Ghana's youngest children are being shortchanged. A new UNICEF-backed study reveals that children aged 0–5 make up about one-third of the country's child population, but they receive only 13% of public spending on children. The report, Unlocking Potential Early: Rebalancing Public Spending for Children in Ghana, warns that this imbalance risks widening inequality and weakening the systems designed to support children.

Lead researcher Dominic Richardson, Managing Director of the Learning for Well-being Institute, put it plainly. “The issue when there's no balance in the policy portfolio is it creates weaknesses in the overall system that is designed to care for children,” he said. He explained that gaps in one area hurt progress in others. “If you don't have cash benefits, some children are too poor to access childcare services or healthcare. If you don't have healthcare systems, some children will be too sick to go to school. When you don't have child protection, more children end up in child labour.”

This is the first age-based analysis of public spending on children in Ghana. It looked at investments from pregnancy through age 17 and also checked how spending differs by household income and between rural and urban areas. The findings are stark: children from wealthier homes get nearly twice as much public investment per child as those from poorer families. Rural-urban gaps are also wide, especially in education and access to services.
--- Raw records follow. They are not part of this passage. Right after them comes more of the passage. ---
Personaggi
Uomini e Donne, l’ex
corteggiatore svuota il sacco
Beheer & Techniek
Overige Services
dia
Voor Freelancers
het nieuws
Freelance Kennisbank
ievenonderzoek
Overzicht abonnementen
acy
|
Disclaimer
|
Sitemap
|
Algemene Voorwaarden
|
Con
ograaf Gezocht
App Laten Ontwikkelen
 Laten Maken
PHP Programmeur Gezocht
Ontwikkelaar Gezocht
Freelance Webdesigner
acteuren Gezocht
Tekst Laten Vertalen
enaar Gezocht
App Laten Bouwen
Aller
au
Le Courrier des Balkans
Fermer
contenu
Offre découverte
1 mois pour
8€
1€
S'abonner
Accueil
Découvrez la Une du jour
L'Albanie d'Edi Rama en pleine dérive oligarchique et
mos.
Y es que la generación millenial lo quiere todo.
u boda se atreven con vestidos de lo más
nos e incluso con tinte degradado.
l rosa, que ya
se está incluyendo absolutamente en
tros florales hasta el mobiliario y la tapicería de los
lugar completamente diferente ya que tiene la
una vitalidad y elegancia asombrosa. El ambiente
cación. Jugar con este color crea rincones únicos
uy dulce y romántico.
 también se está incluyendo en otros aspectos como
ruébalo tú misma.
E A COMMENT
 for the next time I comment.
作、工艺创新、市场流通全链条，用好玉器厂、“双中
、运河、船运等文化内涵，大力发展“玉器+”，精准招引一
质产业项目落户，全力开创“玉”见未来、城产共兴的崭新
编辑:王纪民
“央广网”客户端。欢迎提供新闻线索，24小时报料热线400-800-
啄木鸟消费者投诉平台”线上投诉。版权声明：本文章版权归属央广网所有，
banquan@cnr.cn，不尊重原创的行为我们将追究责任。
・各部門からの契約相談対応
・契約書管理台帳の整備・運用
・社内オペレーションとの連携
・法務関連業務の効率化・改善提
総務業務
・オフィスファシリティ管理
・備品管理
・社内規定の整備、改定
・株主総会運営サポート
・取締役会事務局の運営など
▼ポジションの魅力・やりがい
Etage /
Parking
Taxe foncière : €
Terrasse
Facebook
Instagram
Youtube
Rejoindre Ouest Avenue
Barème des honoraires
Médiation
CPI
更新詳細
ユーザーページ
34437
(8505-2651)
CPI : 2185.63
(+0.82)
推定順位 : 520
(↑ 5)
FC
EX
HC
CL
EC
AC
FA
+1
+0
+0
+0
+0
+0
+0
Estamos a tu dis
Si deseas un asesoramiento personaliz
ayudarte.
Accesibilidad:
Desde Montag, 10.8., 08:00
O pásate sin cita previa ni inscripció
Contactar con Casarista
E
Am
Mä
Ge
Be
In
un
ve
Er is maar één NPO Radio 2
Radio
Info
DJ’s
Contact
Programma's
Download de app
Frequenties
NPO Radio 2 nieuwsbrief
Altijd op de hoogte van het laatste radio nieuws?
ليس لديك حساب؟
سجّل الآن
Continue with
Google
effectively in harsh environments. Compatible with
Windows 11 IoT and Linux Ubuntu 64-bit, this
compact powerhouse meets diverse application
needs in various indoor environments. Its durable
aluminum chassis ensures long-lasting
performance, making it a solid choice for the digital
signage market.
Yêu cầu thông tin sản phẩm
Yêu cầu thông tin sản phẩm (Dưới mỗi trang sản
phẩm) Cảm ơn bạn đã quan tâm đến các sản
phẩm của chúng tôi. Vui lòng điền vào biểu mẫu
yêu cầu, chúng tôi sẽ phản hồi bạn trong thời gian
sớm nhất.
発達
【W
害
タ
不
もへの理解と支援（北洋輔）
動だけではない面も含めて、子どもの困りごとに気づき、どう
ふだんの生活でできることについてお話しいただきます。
Ghana does well in some areas – immunisation rates are decent, under-five mortality has dropped, and pre-primary school enrolment is up. But the study flags persistent problems in nutrition, birth registration, child poverty, and protection from violence.

The money tells the story. In 2023, education ate up 3.1% of GDP. Health got about 2%. Social protection received only 0.23%. And child protection? A paltry 0.03%.

UNICEF's modelling shows what could be possible with better spending. A comprehensive package of investments worth 7.2% of GDP could eliminate child poverty within three years, prevent up to 18,000 premature child deaths, achieve universal vaccination coverage, and significantly improve school readiness.

So what's the fix? Richardson says Ghana should start by actually implementing the Early Childhood Care and Development (ECCD) Policy – which already exists on paper. “It's an excellent policy,” he said. He also recommended introducing a universal child benefit, starting with the youngest children and gradually expanding coverage. “That policy is shown to be one of the most effective policies anywhere in the world for delivering optimal child development,” he added.

According to UNICEF, if Ghana invests earlier and more fairly in its children, it could become a frontrunner in Africa for giving every child an equal shot at a good life.